I am being irritable.

Having expected a pleasantly quiet evening on the taxi rank, to be occupied telephoning my friends, writing to you and reading a good book, we are being bothered with customers every few minutes.

I have barely had time to stop and open my tub of fudge, never mind pour a cup of tea and settle down with Facebook. 

This is not making me feel very polite. It is quite bad enough to have your cup of tea interrupted, but it is worse when the interrupter can’t even pronounce Aphrodite’s Lodge. 

It has been a worrying sort of day. We woke up to the news that Number One Daughter had been readmitted to hospital, and instantly panicked. I spent the first hour of my day worrying pointlessly about whether or not she had got any clean pyjamas with her. This turned out to be irrelevant anyway, when in the end the hospital released her this evening.

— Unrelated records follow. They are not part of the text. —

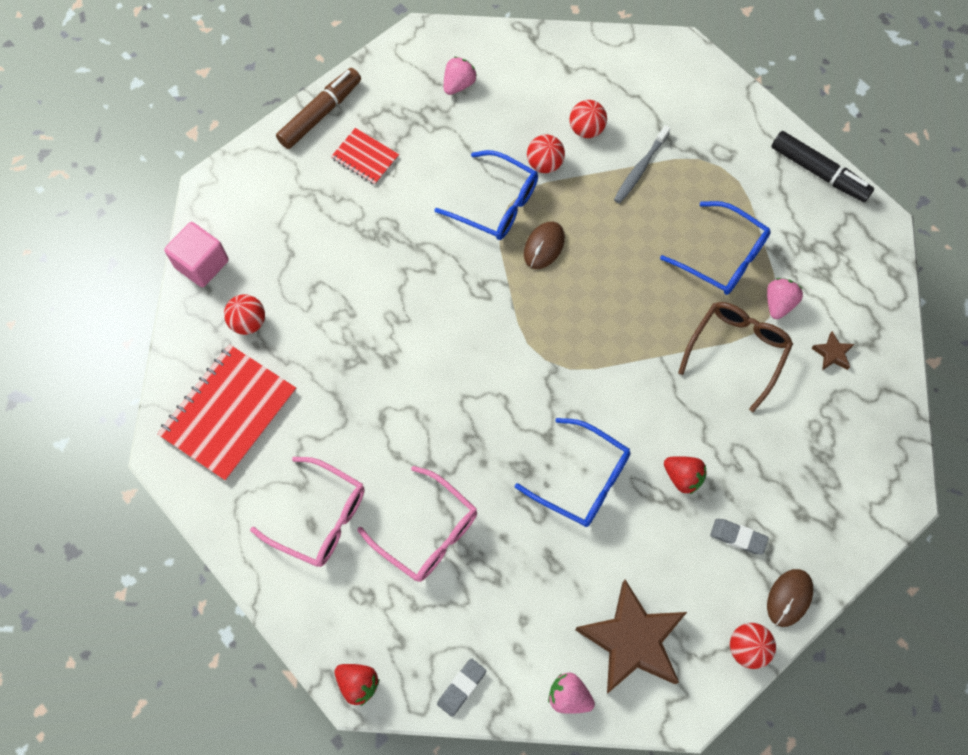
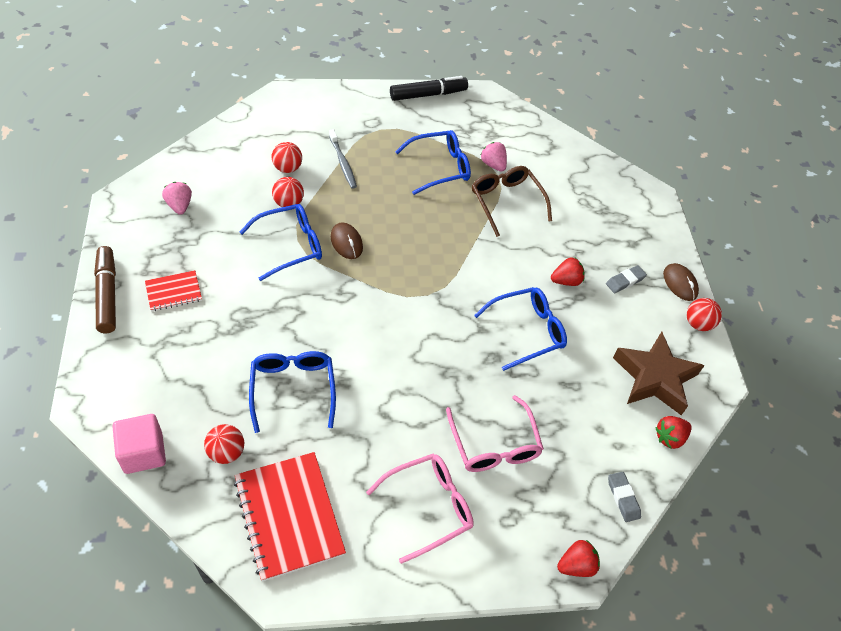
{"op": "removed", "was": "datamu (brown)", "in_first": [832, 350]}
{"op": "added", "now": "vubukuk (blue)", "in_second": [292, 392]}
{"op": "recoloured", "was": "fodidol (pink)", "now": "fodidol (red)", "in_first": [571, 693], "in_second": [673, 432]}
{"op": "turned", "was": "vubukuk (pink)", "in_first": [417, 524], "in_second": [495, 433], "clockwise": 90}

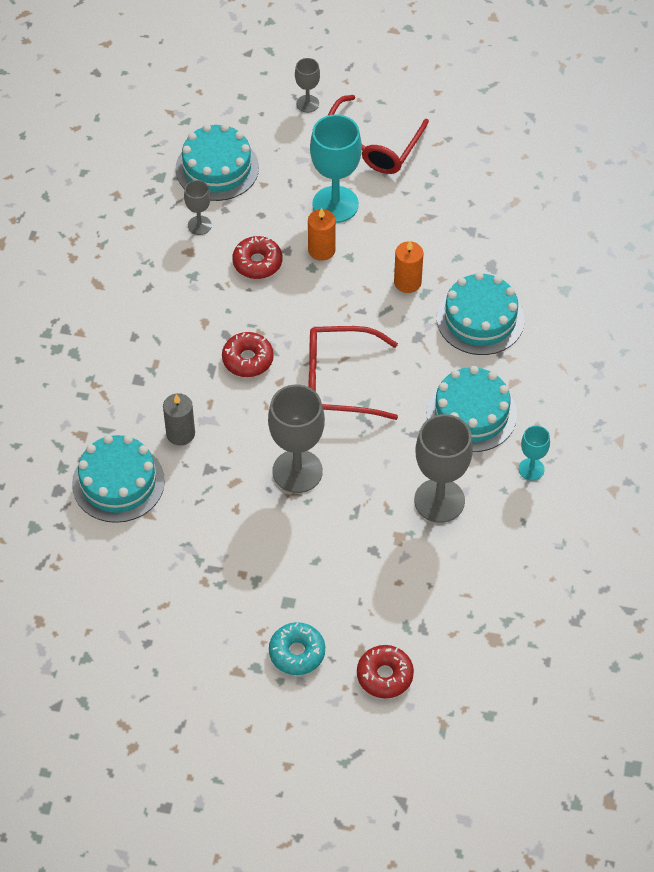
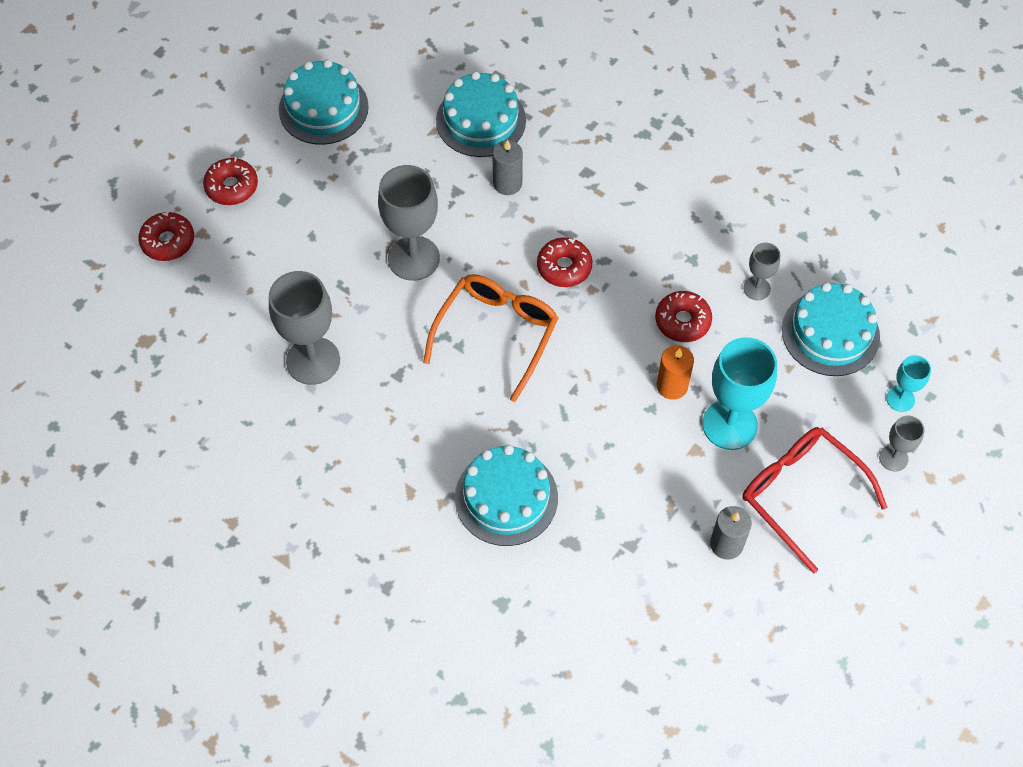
{"op": "removed", "was": "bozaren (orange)", "in_first": [408, 267]}
{"op": "added", "now": "bozaren (grey)", "in_second": [731, 533]}
{"op": "moved", "was": "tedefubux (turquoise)", "in_first": [471, 409], "in_second": [324, 102]}
{"op": "moved", "was": "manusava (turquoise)", "in_first": [534, 453], "in_second": [909, 383]}
{"op": "recoloured", "was": "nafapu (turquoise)", "now": "nafapu (red)", "in_first": [297, 648], "in_second": [230, 181]}
{"op": "recoloured", "was": "vubukuk (red)", "now": "vubukuk (orange)", "in_first": [353, 373], "in_second": [490, 338]}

I was relieved that they had let her out, not least because it turns out that the NHS at the weekend is every bit as ghastly as Radio Four says that it is. Number One Daughter had a high temperature, and a lot of pain, but could not have even as much as a paracetamol or even a blanket until a doctor had seen her. The doctors were busy and she had to wait for several long hours. When they did eventually see her they prescribed morphine for the pain, which the nurses said that she couldn’t have because the dispensary was closed. 

In the end they managed to find some drugs for her, and then said that since the morphine had stopped the pain, she could probably go home and clutter up another hospital next week, when it all hurts again because the drugs have worn off. She might need an operation, they explained,  but then again she might not. As it happens she lives in the south, so the best thing to do would be to go back down there and worry about it on somebody else’s budget.

I was not at all impressed with this, and even contemplated writing to our MP, although obviously he has got nothing whatsoever to do with the efficiency or otherwise of hospitals on the other side of the country. If he were a half decent MP he would go and find the MP for York and beat him up in the toilets at coffee time, but he is not that proactive, and probably a bit weedy for fisticuffs into the bargain.

I contented myself with grumbling and scowling, but on the whole being pleased that Number One Daughter was neither dead nor having sharp knives poked into her. Once those two outcomes are eliminated, everything remaining has got to be a good result.

Mark left me to flap about the kitchen and spent the day tiddling about with his shed construction. This has come on very impressively, and he has made himself a workbench. In another few days he will be able to move everything in to it and demolish his old shed, after which time we will be able to started constructing the longed-for conservatory.

It might not be done for Christmas. I am not letting this treacherous thought intrude on my conscious worrying.

The picture shows the new chimney.

The shed did not really need a chimney, as such, because it doesn’t have a fire in it.

When we had a gap in the top corner of the roof, left over from not having enough shingles, Mark said that he would build a chimney to fill it.

We thought that we would make it just like the one on the pretend roof on the camper van.

This is what is shown in the picture.

We are so pleased with it that we are going to build a little fireplace in the yard anyway, so that we can light fires outside when we are feeling especially wasteful.

It will help to warm the Thinking Shed as well.